Disease Prediction System

Overview

This project is a Disease Prediction System that uses machine learning models to predict diseases based on a set of symptoms. It includes data preprocessing, model training, and a symptom-based prediction function. The project uses three different machine learning models: Support Vector Classifier (SVC), Naive Bayes, and Random Forest, and combines their predictions to improve accuracy.

Table of Contents

Installation

  1. Clone the repository to your local machine:
  1. Navigate to the project directory:
  • cd disease-prediction
  1. Install the required dependencies

Usage

  1. Prepare your training dataset in CSV format and save it as Training.csv.

  2. Prepare your test dataset in CSV format and save it as Testing.csv.

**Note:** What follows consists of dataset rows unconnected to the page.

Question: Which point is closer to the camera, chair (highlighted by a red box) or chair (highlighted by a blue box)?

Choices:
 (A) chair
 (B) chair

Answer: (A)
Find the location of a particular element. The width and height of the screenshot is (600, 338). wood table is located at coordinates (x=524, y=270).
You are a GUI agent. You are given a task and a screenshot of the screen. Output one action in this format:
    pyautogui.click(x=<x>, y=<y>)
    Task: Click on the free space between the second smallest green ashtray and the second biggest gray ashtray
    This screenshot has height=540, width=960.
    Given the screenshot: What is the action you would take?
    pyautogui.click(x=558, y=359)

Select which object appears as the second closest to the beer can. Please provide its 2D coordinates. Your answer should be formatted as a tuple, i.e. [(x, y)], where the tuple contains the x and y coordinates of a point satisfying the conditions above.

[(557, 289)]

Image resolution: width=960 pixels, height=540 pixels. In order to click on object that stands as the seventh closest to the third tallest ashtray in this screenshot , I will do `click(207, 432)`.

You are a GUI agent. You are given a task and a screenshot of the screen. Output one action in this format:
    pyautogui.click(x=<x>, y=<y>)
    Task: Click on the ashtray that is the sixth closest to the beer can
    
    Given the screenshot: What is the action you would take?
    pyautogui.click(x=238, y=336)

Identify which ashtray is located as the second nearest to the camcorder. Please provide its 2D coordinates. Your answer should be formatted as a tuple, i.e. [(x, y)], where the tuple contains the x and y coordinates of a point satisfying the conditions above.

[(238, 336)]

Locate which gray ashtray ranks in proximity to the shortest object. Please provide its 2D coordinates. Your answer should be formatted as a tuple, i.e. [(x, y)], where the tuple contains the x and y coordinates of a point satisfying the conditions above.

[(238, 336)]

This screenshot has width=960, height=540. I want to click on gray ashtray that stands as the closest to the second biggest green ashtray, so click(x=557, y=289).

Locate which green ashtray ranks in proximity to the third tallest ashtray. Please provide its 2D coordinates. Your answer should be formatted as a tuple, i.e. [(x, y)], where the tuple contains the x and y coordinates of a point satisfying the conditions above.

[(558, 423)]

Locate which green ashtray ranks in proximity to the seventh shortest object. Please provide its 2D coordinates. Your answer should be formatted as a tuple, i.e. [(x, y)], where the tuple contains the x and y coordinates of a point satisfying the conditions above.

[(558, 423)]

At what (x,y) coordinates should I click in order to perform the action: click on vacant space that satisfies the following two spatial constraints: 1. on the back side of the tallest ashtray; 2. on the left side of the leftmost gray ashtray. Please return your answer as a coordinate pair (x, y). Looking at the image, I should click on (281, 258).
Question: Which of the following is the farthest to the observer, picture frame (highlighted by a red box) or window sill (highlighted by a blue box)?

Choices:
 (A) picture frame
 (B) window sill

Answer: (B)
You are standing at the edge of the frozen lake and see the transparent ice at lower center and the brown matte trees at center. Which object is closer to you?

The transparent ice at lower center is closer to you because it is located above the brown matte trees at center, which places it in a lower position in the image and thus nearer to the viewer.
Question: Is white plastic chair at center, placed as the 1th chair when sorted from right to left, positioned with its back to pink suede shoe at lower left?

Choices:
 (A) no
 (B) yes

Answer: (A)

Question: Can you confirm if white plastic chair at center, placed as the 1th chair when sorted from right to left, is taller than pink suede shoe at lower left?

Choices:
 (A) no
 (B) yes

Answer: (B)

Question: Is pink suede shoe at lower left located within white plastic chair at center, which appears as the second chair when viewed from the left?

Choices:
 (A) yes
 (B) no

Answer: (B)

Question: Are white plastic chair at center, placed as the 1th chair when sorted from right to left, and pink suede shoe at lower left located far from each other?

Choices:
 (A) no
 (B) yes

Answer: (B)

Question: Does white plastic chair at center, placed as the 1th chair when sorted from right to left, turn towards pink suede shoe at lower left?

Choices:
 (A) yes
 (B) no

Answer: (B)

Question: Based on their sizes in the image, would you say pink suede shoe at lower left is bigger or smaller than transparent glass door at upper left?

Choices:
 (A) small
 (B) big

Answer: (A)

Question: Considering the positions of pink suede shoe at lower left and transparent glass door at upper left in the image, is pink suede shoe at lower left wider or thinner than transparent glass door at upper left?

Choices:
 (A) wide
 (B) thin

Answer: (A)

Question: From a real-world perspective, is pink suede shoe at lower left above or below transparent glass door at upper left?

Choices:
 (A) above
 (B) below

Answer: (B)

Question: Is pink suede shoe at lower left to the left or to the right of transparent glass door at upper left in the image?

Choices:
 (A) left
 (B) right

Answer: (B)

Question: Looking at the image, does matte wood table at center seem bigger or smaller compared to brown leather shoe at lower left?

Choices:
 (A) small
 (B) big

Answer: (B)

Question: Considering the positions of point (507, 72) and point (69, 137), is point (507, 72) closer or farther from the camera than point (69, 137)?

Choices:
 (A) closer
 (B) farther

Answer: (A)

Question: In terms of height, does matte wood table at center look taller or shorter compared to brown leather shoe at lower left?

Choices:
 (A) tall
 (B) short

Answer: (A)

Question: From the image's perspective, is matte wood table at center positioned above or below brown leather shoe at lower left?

  3. Run the main script to perform the following tasks:

  • Read and preprocess the training dataset.
  • Train machine learning models (SVC, Naive Bayes, Random Forest) and evaluate their performance.
  • Combine model predictions to make predictions on the test dataset.
  • Save trained models to pickle files for later use.
  1. To make a disease prediction based on symptoms, use the predictDisease function in the script. Pass a list of symptoms as input, and it will return the predicted disease.
  • symptoms = "Symptom1,Symptom2,Symptom3" predictions = predictDisease(symptoms) print(predictions)

Data

  1. The training data is provided in the Training.csv file. It should contain columns for symptoms and the target variable (prognosis).
  2. The test data is provided in the Testing.csv file. It should have the same format as the training data.

Models

  1. The project uses three machine learning models: Support Vector Classifier (SVC), Naive Bayes, and Random Forest.
  2. Model performance is evaluated using cross-validation and accuracy metrics.

Symptom Prediction

  1. The predictDisease function takes a list of symptoms as input and predicts the disease using the trained models. It returns a dictionary with predictions from each model and the final combined prediction.

Files

  1. 'main.py': The main script that performs data preprocessing, model training, and prediction.
  2. Training.csv: The training dataset.
  3. Testing.csv: The test dataset.
  4. svm.pkl: A serialized pickle file containing the trained SVM model.
  5. rf.pkl: A serialized pickle file containing the trained Random Forest model.

Contributing

Contributions are welcome! If you'd like to contribute to this project, please follow these steps:

  1. Fork the repository.
  2. Create a new branch for your feature or bug fix.
  3. Make your changes and submit a pull request.